Une société bénéficie du buzz : Edisys. Elle offre un service d’immatriculation, « un produit pour répondre à une problématique fiscale nationale », renseigne Anthony Chotard, associé. « Certains clients souhaitaient acheter des véhicules qui n’étaient plus soumis à la TVA et s’ils les enregistraient dans leur société commerciale, la TVA était de nouveau appliquée sur les véhicules », explique-t-il.

Recettes fiscales luxembourgeoises

Si ce service, « demandé par les clients » n’est pas leur cœur de métier - initialement l’hébergement de structures - il bénéficie des amendements fiscaux dans les pays voisins pour représenter approximativement 30 % du chiffre d’affaires d’Edisys.

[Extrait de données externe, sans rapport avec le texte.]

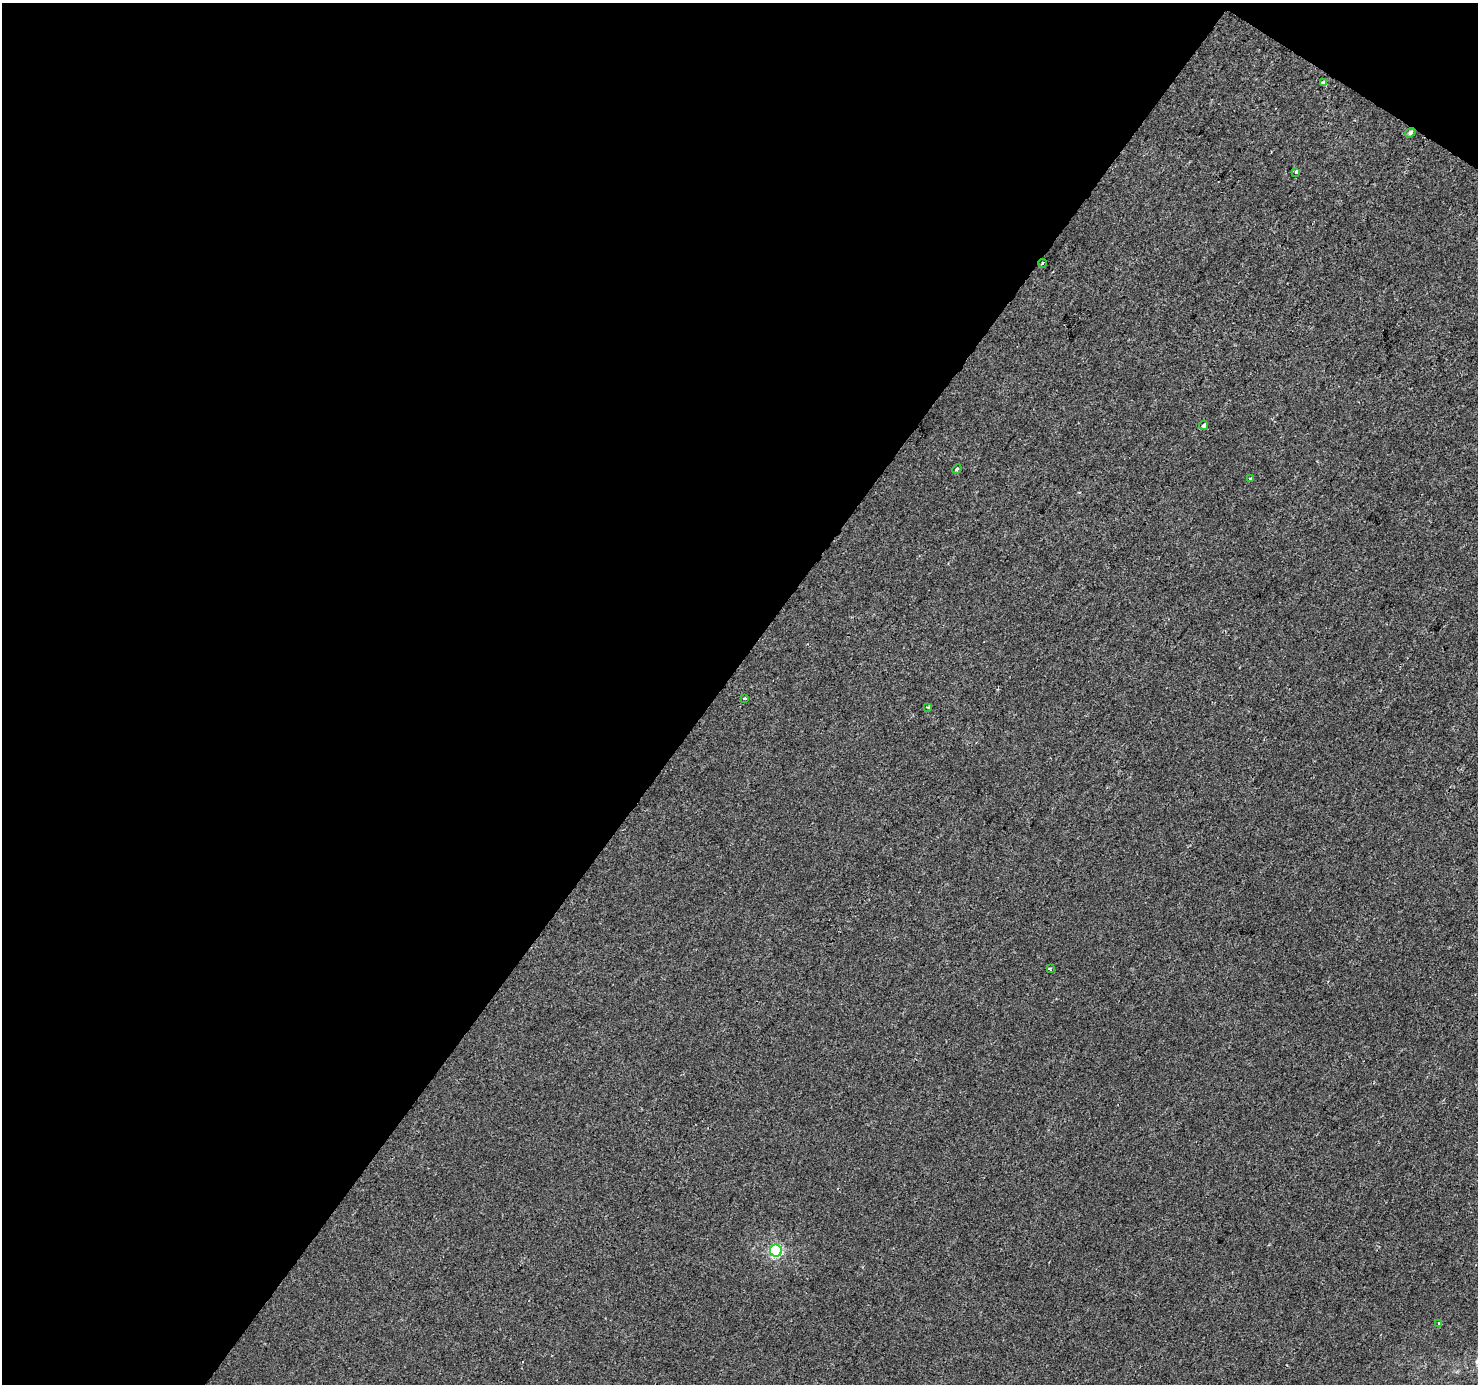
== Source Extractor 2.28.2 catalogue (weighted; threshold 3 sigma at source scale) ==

L’associé précise d’ailleurs que ce n’est pas un mal pour le Luxembourg, au contraire. « Du début jusqu’à la fin de la chaîne, nous faisons travailler un certain nombre d’intervenants logés au Luxembourg (assurances et juristes, ndlr.) sans parler des taxes d’accises et circulation qui contribuent à remplir les caisses de l’État. » En effet, en 2011, la taxe sur les véhicules automoteurs doit rapporter environ 26 millions d’euros, en 2012, 27 millions. La taxe sur les assurances, même si elle ne s’applique pas exclusivement à l’automobile, rapportera en 2011 38 millions d’euros à l’État.

De bonne guerre

C’est « de bonne guerre » pour l’entrepreneur, « la méthode de taxation semble tout à fait raisonnable au Grand-Duché », sous-entendu, les Belges sont étranglés fiscalement. PwC signalait d’ailleurs en novembre 2011 que la Belgique était en passe de devenir le pays le plus imposé (sur 183 États), nuisant ainsi à la compétitivité des entreprises.

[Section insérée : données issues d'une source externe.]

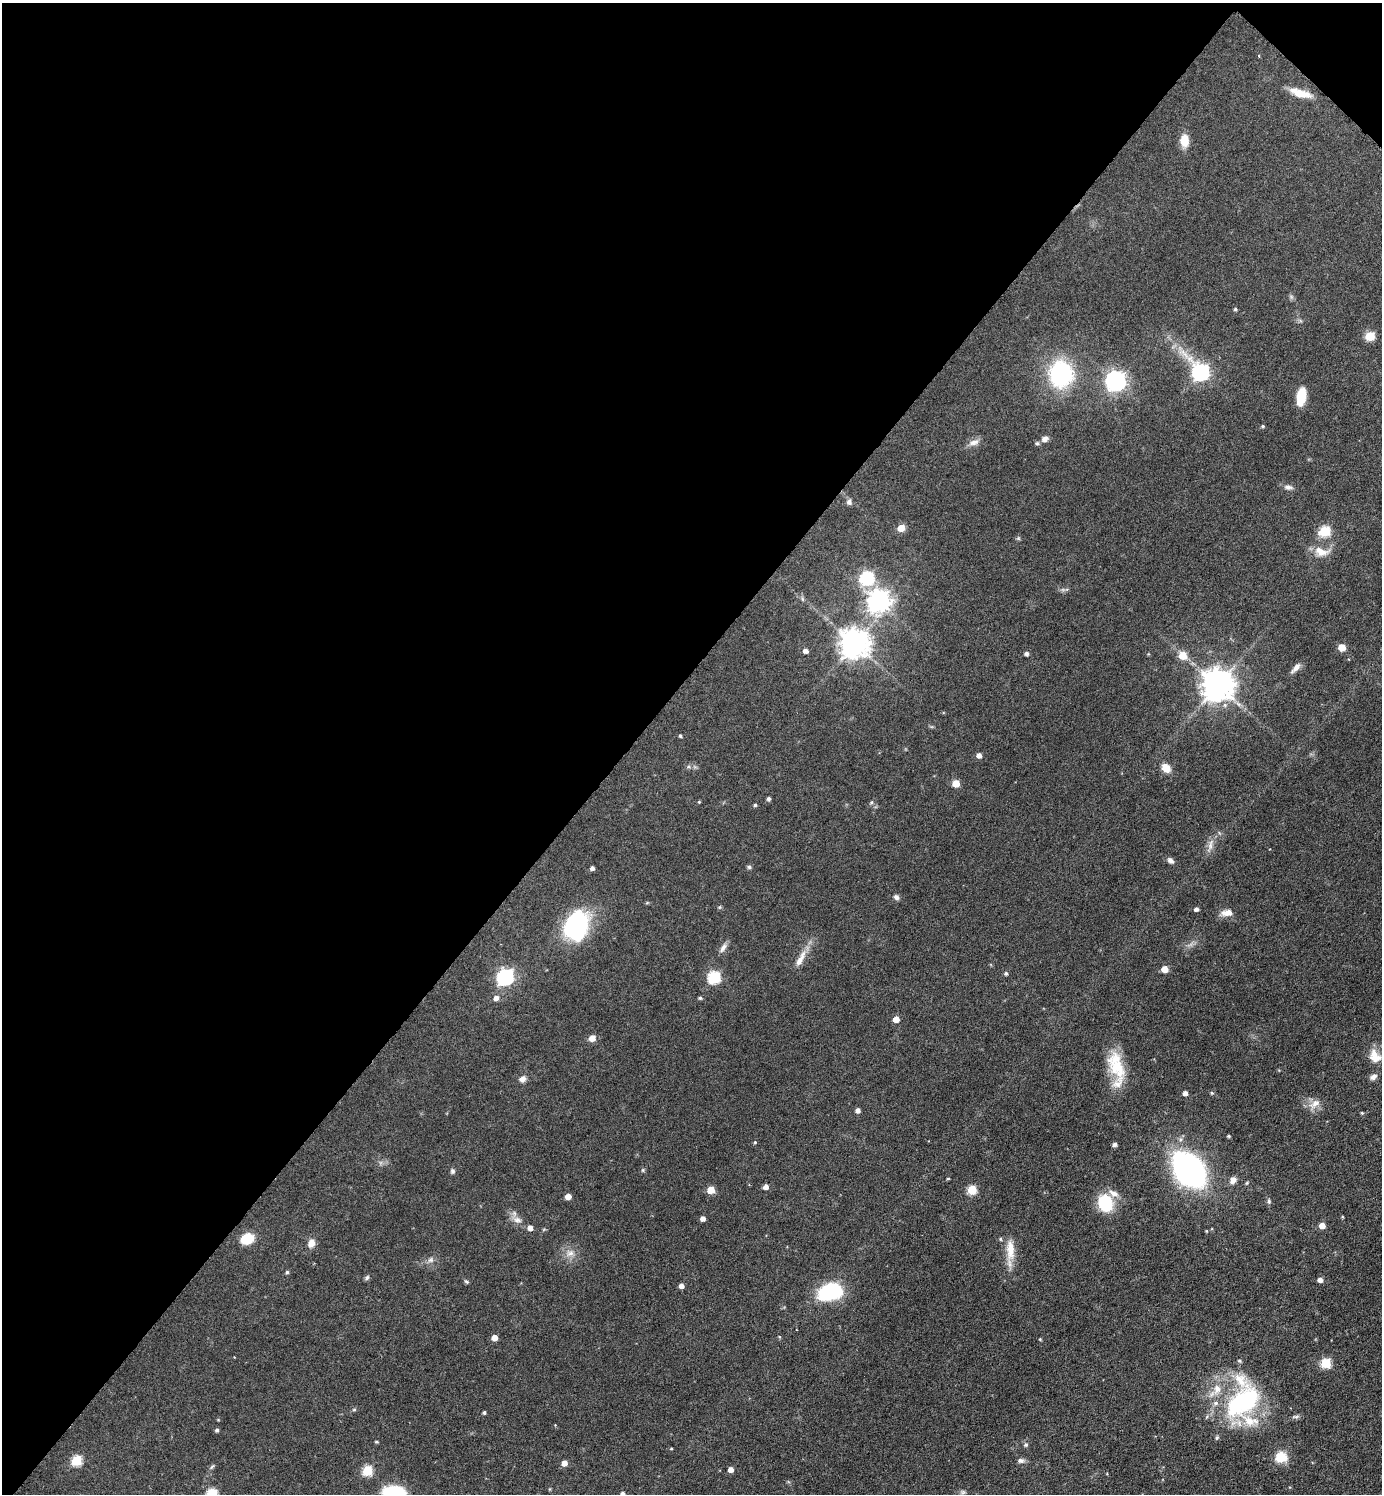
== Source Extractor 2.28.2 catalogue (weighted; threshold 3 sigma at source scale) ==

Suite à ce tollé, le député Déi Gréng, François Bausch, a interpellé lundi, via une question parlementaire, le ministre des Finances Luc Frieden et lui a demandé s’il existait une volonté « de fermer ce trou pour passer entre la Belgique et le Luxembourg ».

En toute légalité

D’autres s’interrogent sur la légalité de la manœuvre. Les associés d’Edysis restent sereins et revendiquent le total respect du code civil luxembourgeois et du droit européen, notamment la jurisprudence Van Lent de 2004 sur la libre circulation des travailleurs, le leasing de voitures et… l’obligation d’immatriculer la voiture dans l’État membre de résidence du travailleur.

Mais le Royaume voisin n’est pas le seul terrain de chasse des sociétés d’immatriculation ou de leasing. Les Français s’intéressent également à l’alternative pour un tout autre motif : la perte de points au permis de conduire. Afficher une plaque ou un permis luxembourgeois permet d’éviter la suspension de permis, très pénalisante pour les professionnels motorisés.